Structure-from-motion data
Start of Block
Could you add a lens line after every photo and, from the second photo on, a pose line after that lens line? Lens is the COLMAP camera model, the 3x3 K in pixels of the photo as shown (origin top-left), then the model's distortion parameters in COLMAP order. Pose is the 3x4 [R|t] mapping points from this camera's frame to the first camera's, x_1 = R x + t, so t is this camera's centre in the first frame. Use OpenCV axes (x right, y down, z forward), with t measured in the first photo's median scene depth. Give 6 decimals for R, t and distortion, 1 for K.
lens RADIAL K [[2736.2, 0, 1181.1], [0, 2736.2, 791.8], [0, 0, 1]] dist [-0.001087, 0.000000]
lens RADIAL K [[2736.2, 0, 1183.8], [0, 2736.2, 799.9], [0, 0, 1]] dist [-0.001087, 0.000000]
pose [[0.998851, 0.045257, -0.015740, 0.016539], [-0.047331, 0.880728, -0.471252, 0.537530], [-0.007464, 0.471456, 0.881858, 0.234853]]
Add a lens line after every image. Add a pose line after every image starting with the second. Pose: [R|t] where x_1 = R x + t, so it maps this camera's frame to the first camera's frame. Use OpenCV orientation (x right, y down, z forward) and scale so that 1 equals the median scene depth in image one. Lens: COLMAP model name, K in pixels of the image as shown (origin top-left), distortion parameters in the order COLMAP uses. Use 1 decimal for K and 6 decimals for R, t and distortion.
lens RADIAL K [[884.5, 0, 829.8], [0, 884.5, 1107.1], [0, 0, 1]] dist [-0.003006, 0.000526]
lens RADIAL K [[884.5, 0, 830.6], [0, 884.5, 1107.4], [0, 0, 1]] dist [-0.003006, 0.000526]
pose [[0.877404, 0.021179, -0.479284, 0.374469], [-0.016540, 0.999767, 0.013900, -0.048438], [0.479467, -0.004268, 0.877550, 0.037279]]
End of Block
__Exercise__
Restate the entries. Match them exactly.

__Output for this exercise__
Could you add a lens line after every photo and, from the second photo on, a pose line after that lens line? Lens is the COLMAP camera model, the 3x3 K in pixels of the photo as shown (origin top-left), then the model's distortion parameters in COLMAP order. Pose is the 3x4 [R|t] mapping points from this camera's frame to the first camera's, x_1 = R x + t, so t is this camera's centre in the first frame. Use OpenCV axes (x right, y down, z forward), with t measured in the first photo's median scene depth. Give 6 decimals for R, t and distortion, 1 for K.
lens RADIAL K [[2736.2, 0, 1181.1], [0, 2736.2, 791.8], [0, 0, 1]] dist [-0.001087, 0.000000]
lens RADIAL K [[2736.2, 0, 1183.8], [0, 2736.2, 799.9], [0, 0, 1]] dist [-0.001087, 0.000000]
pose [[0.998851, 0.045257, -0.015740, 0.016539], [-0.047331, 0.880728, -0.471252, 0.537530], [-0.007464, 0.471456, 0.881858, 0.234853]]
Add a lens line after every image. Add a pose line after every image starting with the second. Pose: [R|t] where x_1 = R x + t, so it maps this camera's frame to the first camera's frame. Use OpenCV orientation (x right, y down, z forward) and scale so that 1 equals the median scene depth in image one. Lens: COLMAP model name, K in pixels of the image as shown (origin top-left), distortion parameters in the order COLMAP uses. Use 1 decimal for K and 6 decimals for R, t and distortion.
lens RADIAL K [[884.5, 0, 829.8], [0, 884.5, 1107.1], [0, 0, 1]] dist [-0.003006, 0.000526]
lens RADIAL K [[884.5, 0, 830.6], [0, 884.5, 1107.4], [0, 0, 1]] dist [-0.003006, 0.000526]
pose [[0.877404, 0.021179, -0.479284, 0.374469], [-0.016540, 0.999767, 0.013900, -0.048438], [0.479467, -0.004268, 0.877550, 0.037279]]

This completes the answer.